§ EXERCISE DESCRIPTION: Turn the lines of the listing, from its first line through the line that contains "сбора, систематизации и", inclusive, into a numbered list, leaving out any blank lines.

§ DATASET CONTENT:
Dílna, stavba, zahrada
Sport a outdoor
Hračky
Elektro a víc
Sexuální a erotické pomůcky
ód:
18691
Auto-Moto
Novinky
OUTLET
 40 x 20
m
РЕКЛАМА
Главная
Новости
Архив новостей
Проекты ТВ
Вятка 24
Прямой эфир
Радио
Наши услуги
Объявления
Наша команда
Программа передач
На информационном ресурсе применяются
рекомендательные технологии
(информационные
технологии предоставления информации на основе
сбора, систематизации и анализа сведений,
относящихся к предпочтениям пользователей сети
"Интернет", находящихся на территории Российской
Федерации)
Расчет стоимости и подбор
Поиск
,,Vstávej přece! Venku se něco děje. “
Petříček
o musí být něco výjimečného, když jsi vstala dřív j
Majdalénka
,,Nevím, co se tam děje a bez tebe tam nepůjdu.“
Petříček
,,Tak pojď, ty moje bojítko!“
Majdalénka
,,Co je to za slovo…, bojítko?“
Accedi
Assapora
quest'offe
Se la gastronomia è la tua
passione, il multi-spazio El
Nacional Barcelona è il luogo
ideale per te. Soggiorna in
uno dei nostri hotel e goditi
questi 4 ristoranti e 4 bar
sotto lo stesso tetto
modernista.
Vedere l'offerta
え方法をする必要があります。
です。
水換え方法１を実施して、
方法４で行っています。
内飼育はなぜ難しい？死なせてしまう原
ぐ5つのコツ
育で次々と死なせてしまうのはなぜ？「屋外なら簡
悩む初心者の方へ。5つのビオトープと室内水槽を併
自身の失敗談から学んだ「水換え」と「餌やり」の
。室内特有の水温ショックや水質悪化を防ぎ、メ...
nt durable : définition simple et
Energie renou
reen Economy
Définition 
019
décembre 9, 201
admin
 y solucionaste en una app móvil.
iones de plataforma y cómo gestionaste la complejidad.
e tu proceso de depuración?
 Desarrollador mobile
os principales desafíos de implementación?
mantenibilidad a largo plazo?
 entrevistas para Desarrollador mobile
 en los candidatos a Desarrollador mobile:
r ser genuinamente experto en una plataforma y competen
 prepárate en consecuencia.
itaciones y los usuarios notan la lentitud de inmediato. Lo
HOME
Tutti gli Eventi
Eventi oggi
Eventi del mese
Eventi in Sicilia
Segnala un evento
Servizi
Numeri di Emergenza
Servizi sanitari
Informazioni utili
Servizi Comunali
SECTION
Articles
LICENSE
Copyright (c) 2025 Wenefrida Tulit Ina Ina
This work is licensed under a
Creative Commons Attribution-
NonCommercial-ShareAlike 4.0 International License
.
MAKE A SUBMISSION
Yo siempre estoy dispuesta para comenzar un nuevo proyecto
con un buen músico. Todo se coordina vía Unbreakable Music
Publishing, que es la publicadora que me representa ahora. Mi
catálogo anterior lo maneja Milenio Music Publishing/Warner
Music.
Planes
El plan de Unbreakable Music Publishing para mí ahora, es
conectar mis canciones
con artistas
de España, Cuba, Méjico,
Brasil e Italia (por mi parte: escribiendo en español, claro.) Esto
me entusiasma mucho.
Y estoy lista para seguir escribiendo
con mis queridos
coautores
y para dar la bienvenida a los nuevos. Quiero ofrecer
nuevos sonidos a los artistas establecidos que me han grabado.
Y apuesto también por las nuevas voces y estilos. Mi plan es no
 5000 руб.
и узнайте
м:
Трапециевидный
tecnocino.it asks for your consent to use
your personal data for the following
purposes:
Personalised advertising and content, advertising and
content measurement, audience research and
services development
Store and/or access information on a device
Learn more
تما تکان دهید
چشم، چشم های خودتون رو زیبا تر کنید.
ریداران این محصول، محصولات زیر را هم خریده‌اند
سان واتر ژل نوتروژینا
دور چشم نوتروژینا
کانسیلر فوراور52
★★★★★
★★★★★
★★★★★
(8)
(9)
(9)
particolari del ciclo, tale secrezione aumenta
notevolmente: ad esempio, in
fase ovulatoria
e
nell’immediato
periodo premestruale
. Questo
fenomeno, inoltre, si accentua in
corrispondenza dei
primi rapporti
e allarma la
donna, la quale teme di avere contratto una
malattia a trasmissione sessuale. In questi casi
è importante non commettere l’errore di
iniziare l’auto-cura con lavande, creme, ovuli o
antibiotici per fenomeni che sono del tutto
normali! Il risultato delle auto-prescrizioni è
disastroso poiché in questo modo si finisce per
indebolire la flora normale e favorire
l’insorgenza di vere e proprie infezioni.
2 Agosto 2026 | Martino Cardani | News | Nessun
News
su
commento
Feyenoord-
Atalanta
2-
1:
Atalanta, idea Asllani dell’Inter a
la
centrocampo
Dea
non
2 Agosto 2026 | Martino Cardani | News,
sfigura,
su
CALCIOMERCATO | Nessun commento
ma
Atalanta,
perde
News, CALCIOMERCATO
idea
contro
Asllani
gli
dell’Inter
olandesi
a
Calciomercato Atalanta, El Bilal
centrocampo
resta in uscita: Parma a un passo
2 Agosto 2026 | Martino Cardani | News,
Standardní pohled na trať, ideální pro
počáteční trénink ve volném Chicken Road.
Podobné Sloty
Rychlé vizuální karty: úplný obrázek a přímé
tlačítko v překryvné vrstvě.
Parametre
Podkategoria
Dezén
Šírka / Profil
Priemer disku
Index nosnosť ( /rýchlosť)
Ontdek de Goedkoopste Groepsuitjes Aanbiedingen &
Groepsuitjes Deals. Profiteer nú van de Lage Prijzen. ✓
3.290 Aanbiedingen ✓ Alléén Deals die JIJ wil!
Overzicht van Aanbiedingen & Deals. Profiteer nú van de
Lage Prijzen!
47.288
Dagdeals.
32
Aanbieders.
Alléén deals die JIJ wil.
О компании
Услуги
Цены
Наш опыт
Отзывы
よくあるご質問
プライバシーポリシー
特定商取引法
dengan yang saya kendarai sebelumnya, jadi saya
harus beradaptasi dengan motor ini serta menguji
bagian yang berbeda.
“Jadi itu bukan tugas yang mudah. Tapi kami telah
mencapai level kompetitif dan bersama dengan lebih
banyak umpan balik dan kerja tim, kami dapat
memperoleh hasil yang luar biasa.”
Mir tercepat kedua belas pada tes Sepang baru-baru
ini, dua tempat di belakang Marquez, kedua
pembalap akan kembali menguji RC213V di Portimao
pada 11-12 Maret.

§ ANSWER BOX:
1. Dílna, stavba, zahrada
2. Sport a outdoor
3. Hračky
4. Elektro a víc
5. Sexuální a erotické pomůcky
6. ód:
7. 18691
8. Auto-Moto
9. Novinky
10. OUTLET
11.  40 x 20
12. m
13. РЕКЛАМА
14. Главная
15. Новости
16. Архив новостей
17. Проекты ТВ
18. Вятка 24
19. Прямой эфир
20. Радио
21. Наши услуги
22. Объявления
23. Наша команда
24. Программа передач
25. На информационном ресурсе применяются
26. рекомендательные технологии
27. (информационные
28. технологии предоставления информации на основе
29. сбора, систематизации и анализа сведений,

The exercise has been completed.